Laois is an inland county to the south-west of County Kildare. It forms part of the central plain, though the Slieve Bloom Mountains (Highest point Arderin, 1,734 feet) are a prominent feature in the north-west of the county. There is much interest and beauty in the quiet by-ways of this area, away from the main roads that lead from Dublin to Limerick and Cork. Sporting attractions include fishing, hunting, shooting and golf.

Laois (pronounced LEASH) is another of Ireland’s 12 land-locked counties. The center of Ireland is dominated by a flat plain, the lowest point of which is the Bog of Allen, and comprises most of the counties of Offaly and Laois. Bord-na-mona, or in English, “The Turf Board”, have for the past 50 years harvested the bog, stripping the wet turf in thin layers, drying it and using the turf for the production of Briquettes, a modern day version of ‘sods of turf’, Ireland’s prime source of fuel for fireplace/cooking/electricity generation, etc.

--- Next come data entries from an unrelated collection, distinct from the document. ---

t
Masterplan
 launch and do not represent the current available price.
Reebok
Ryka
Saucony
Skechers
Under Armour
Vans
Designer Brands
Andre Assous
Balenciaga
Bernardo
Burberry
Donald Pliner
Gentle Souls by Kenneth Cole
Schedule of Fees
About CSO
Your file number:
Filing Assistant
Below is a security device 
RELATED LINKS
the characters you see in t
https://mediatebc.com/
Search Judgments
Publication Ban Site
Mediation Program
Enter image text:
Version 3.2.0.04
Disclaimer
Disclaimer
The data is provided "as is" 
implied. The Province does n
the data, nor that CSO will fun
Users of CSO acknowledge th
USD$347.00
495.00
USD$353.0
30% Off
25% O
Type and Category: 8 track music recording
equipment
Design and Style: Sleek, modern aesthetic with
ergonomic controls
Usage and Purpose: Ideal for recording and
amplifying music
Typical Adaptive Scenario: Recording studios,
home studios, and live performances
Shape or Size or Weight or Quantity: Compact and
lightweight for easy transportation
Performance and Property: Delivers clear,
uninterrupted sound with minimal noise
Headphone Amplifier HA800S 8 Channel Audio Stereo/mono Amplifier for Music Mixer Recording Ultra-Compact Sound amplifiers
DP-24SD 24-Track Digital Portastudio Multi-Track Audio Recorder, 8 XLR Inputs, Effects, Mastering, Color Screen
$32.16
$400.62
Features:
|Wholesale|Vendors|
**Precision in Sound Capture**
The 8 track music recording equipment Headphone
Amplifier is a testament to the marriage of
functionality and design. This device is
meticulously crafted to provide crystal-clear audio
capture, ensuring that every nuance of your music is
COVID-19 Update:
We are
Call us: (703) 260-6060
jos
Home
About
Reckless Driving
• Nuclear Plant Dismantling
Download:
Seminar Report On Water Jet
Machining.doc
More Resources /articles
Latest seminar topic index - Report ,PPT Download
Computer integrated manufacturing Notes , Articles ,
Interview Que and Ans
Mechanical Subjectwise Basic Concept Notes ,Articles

The heritage of the County includes one of the finest celtic fortificatoins in Ireland – the Rock of Dunamase and numerous fine houses of architectural merit. Visit the towns and villages associated with the Quakers and Huguenots or the waterfalls and valleys of the Slieve Bloom. There are several gardens of note, angling, golf and equestrian facilities for every level, and for the outdoor walker both long and short walks on which one can escape the stresses and rigour of everyday life. The good humour and hospitality offered by the people of Laois through the numerous places to stay, places to eat and pubs in which to enjoy the Irish traditional music and fun will ensure you will have a wonderful visit to the county.

Portlaoise and Portarlington are the two main towns, which though far from the sea, were actual ports for the barges that plied the Canals linking Dublin and the rest of Ireland, before the railways were built.